What the task asks:
Beneath this line are entries. Copy the range from the line with "Антивіковий крем зі" to the line with "penerbitan akta perusahaan", ends included, exactly; leave pictures out.

%%

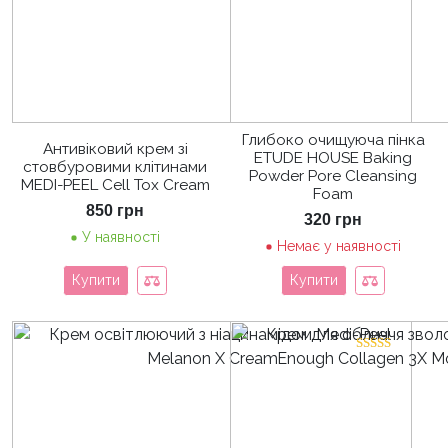
Глибоко очищуюча пінка
Антивіковий крем зі
ETUDE HOUSE Baking
стовбуровими клітинами
Powder Pore Cleansing
MEDI-PEEL Cell Tox Cream
Foam
850
грн
320
грн
У наявності
Немає у наявності
Купити
Купити
Оцінено в
5.00
з 5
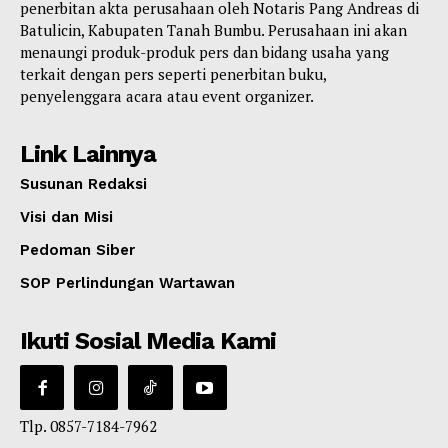
penerbitan akta perusahaan oleh Notaris Pang Andreas di
Batulicin, Kabupaten Tanah Bumbu. Perusahaan ini akan
menaungi produk-produk pers dan bidang usaha yang
terkait dengan pers seperti penerbitan buku,
penyelenggara acara atau event organizer.
Link Lainnya
Susunan Redaksi
Visi dan Misi
Pedoman Siber
SOP Perlindungan Wartawan
Ikuti Sosial Media Kami
Tlp. 0857-7184-7962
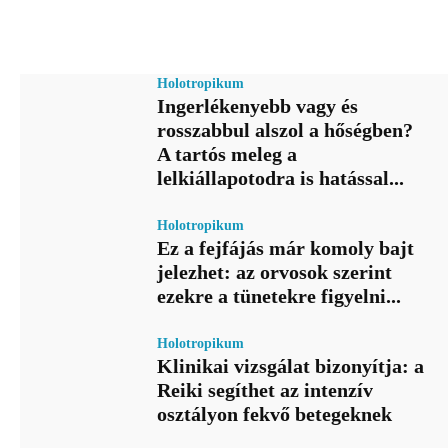
Holotropikum
Ingerlékenyebb vagy és
rosszabbul alszol a hőségben?
A tartós meleg a
lelkiállapotodra is hatással...
Holotropikum
Ez a fejfájás már komoly bajt
jelezhet: az orvosok szerint
ezekre a tünetekre figyelni...
Holotropikum
Klinikai vizsgálat bizonyítja: a
Reiki segíthet az intenzív
osztályon fekvő betegeknek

%%

Answer:
Антивіковий крем зі
ETUDE HOUSE Baking
стовбуровими клітинами
Powder Pore Cleansing
MEDI-PEEL Cell Tox Cream
Foam
850
грн
320
грн
У наявності
Немає у наявності
Купити
Купити
Оцінено в
5.00
з 5
penerbitan akta perusahaan oleh Notaris Pang Andreas di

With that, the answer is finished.